Tarr: Well, unfortunately I still can’t. There’s really not much I can divulge. The only thing I can say personally is that I was very proud of how we responded internally. We were back up and running very quickly. We had a solid plan. We worked over the weekend, we implemented the plan and it was a success.
We didn’t look at this as a failure by any means. That’s the mindset people have to have. It wasn’t a failure that we got hit with ransomware; it’s going to happen, it happens to everyone. Had we not been able to respond to it and had it crippled our business for a month, that would have been a failure.
The biggest thing I can say is, “Don’t think for a minute it’s not going to happen, or that just the basics are going to help you.” This is a rapidly changing environment. A good security consultant is worth their weight in gold. Hire one and have them look at what you’re doing, talk about what your job function is and what you want to achieve as a company. Get that advice.
RW: Other specific best practices to mention?
Tarr: I’ll probably get in trouble with my boss for saying this, but I’m not a big fan of password changing. Once your password’s out, your password’s out. Password complexity is good, but the 90 days rule may not be very effective. It’s not like a password gets leaked and then they sit on it for six month.
Obviously, education. Make sure that people understand: If somebody sends you a link to something, verify with them, call and say, “Did you send this to me?” Today’s viruses and nastyware always look like they came from somebody you know. Unless somebody says specifically “I’m going to send you this,” don’t open it til you verify that they actually did.

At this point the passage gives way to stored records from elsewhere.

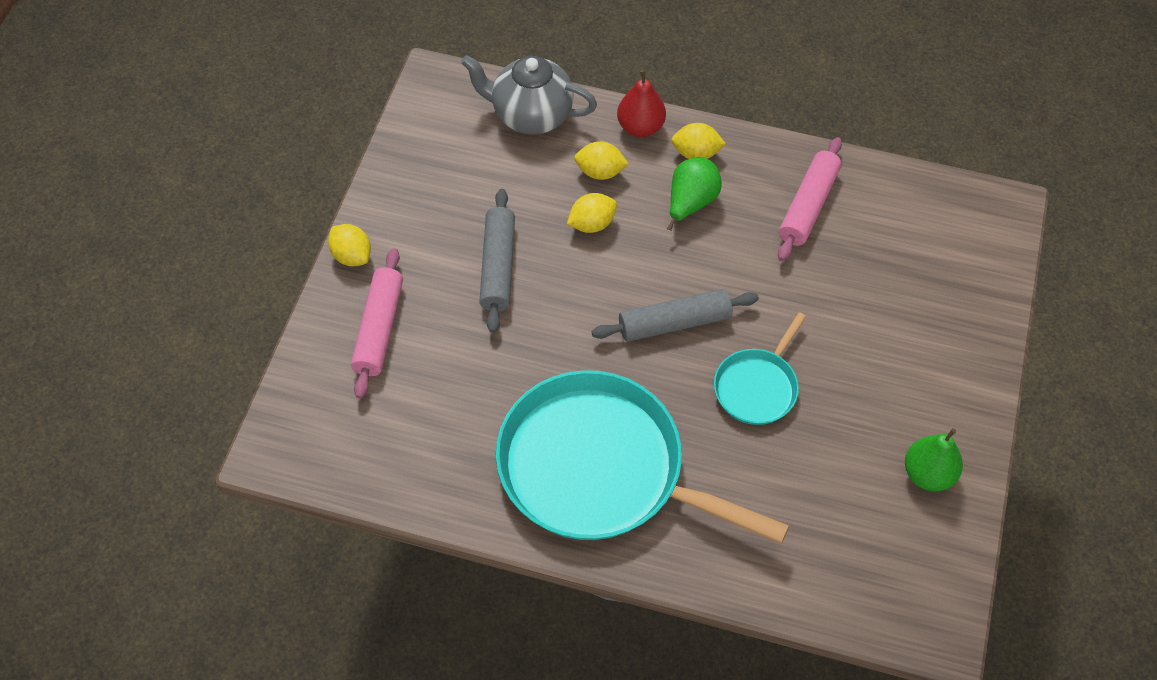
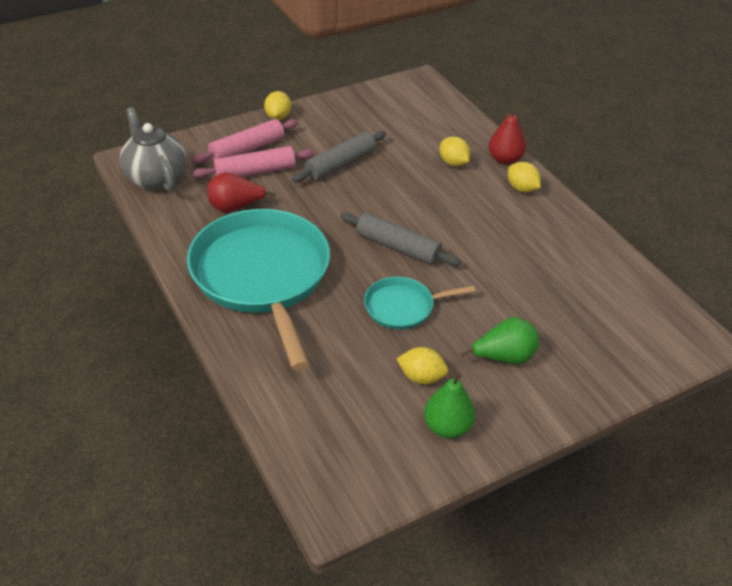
camera: 45 degrees right, 15 degrees down
(468, 413) = (235, 207): none -> red pear
(530, 115) = (450, 120): grey teapot -> grey teapot (155, 178)
(591, 224) = (416, 179): yellow lemon -> yellow lemon (421, 377)
(690, 203) = (486, 206): green pear -> green pear (504, 357)
(808, 206) = (558, 252): pink rolling pin -> pink rolling pin (255, 172)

We talked about hardening your automation network. Do not plug it in to the office network at all. And if you do, make sure that it’s firewall blocked and that you’re only opening the ports you need to open. Make sure they don’t touch each other, other than what you absolutely need.

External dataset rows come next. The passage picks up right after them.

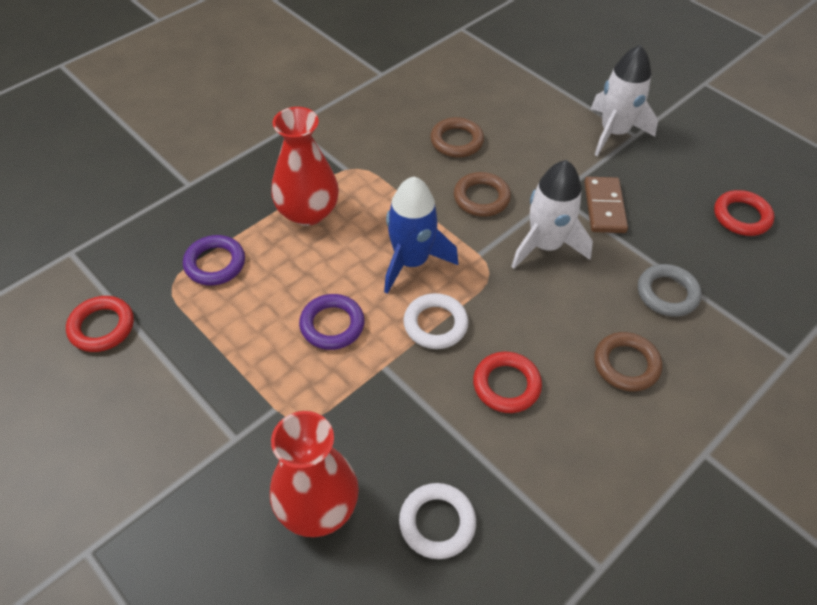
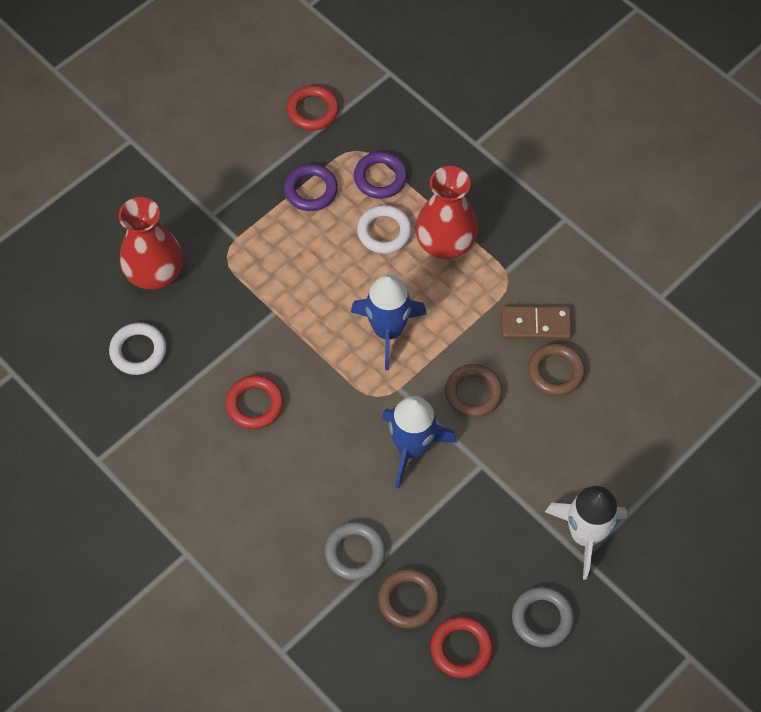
camera: 90 degrees right, 10 degrees up
(332, 325) = (316, 271): purple ring -> purple ring (311, 190)
(435, 324) = (317, 350): white ring -> white ring (384, 232)
(546, 245) = (412, 448): white rocket -> blue rocket
(604, 207) = (467, 509): brown domino -> brown domino (535, 325)
(626, 364) = (274, 503): brown ring -> brown ring (408, 600)
(697, 163) = (542, 618): none -> grey ring

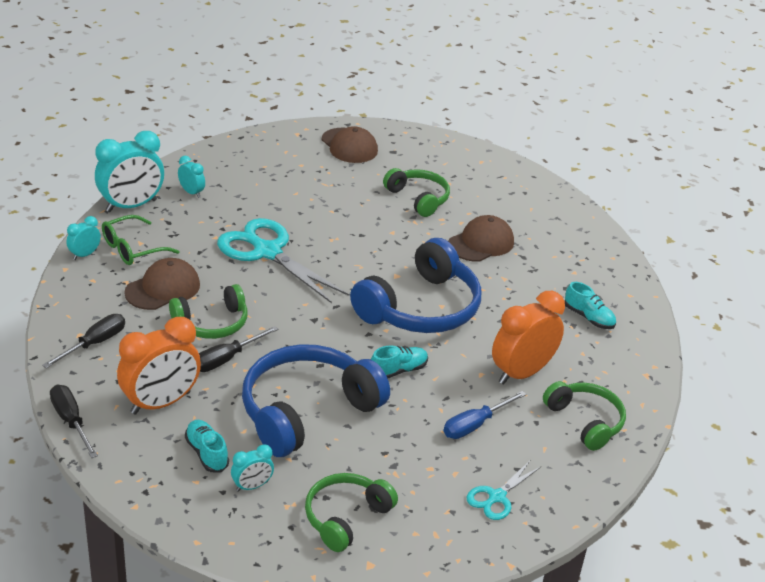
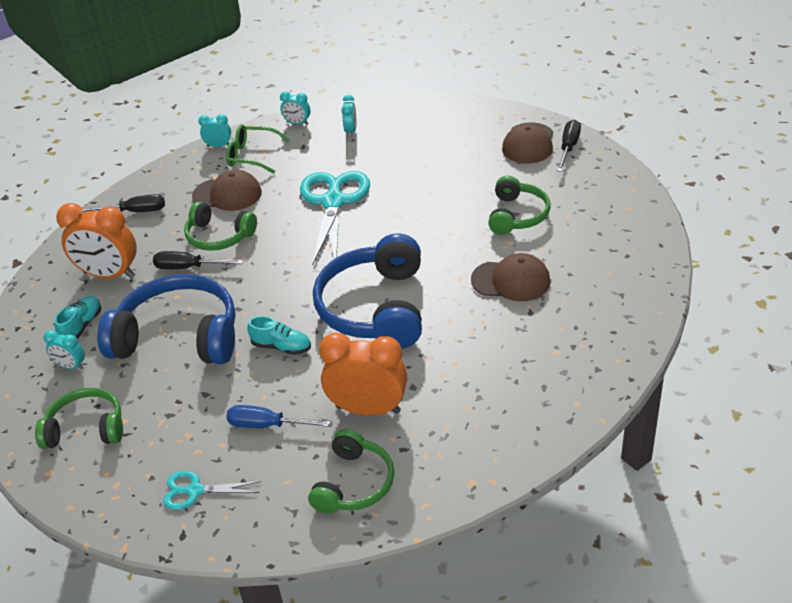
camera: 55 degrees right, 5 degrees up
(71, 421) = (50, 256): black screwdriver -> black screwdriver (568, 147)
(131, 206) = (297, 123): turquoise clock -> turquoise clock, size x0.49
(421, 308) = (375, 308): blue headphones -> blue headphones turned 90 degrees clockwise
(588, 318) = (502, 400): turquoise shoe -> none

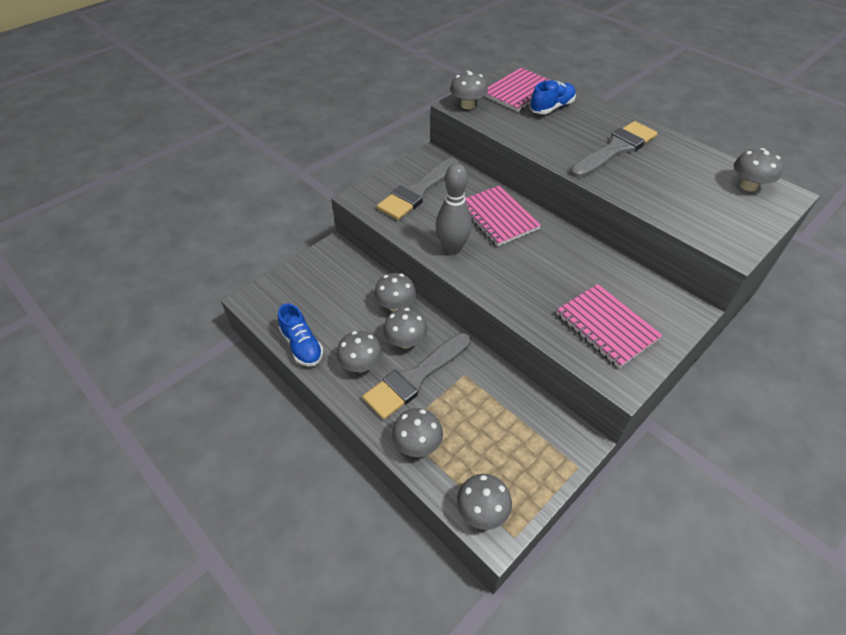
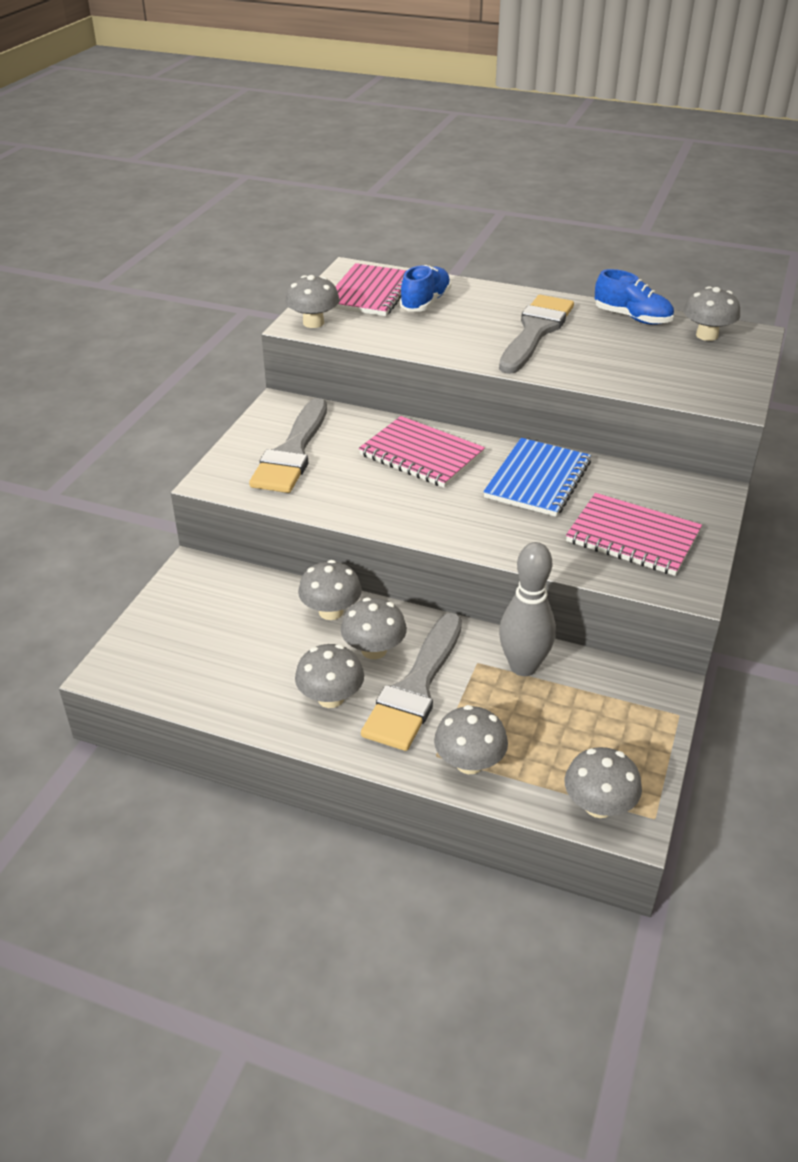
camera: 25 degrees left, 10 degrees down
(302, 346) = (229, 703): blue shoe -> blue shoe (632, 318)
(452, 248) = (387, 506): grey bowling pin -> grey bowling pin (523, 666)
(565, 260) = (537, 480): none -> blue notebook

Third, physical security. My server room is locked up because who knows what could happen, sabotage wise or information security wise? Even just curious part-timers can get in and wreak havoc.
Backups. Take lots of backups and verify them regularly. Preferably have a backup offsite. At the very least make sure you rotate and what I call “air gap” backups. Have a backup that’s not connected to anything. Rotate them off. If the infection spreads, you’ve got a good clean backup to the restore from.
Obviously antivirus, those sorts of things. There’s new software specifically for detection of malware or ransomware; they detect the moment that the malware tries to change a file, it throws out a couple of honeypot files and as soon as it touches one of those files and attempts to change it or lock it, it shuts everything down.
Antivirus is great but it’s not a firewall and it doesn’t really do anything for ransomware. It’s kind of one of those “inch deep mile wide” pieces of software. You really want to get specific and look into smart firewall appliances that will stop it at the door. Short of having a security consultant, that’s the next best thing: Have a firewall that inspects the packets coming in, and get something with a subscription to a database that keeps that up to date. If you could stop this stuff from getting in the door, that’s 90% of the issue.
We all think we’re the smartest guys in the room. Engineers are notorious for that. There’s someone out there smarter than us working on what they’re going to do next. Don’t assume that because you’ve read the latest books and read the latest information that you’re safe, because there’s always somebody smarter and they’re always out there trying to wreck your stuff. Part of a complete plan is assuming that it’s going to happen. And if it doesn’t, that’s great. If it never happens to you bless you, but assume that it will and know what you’re going to do, know how you’re going to respond and make it automatic. Write the plan down, make sure everybody knows what the plan is, and then you ready to execute it when it’s necessary.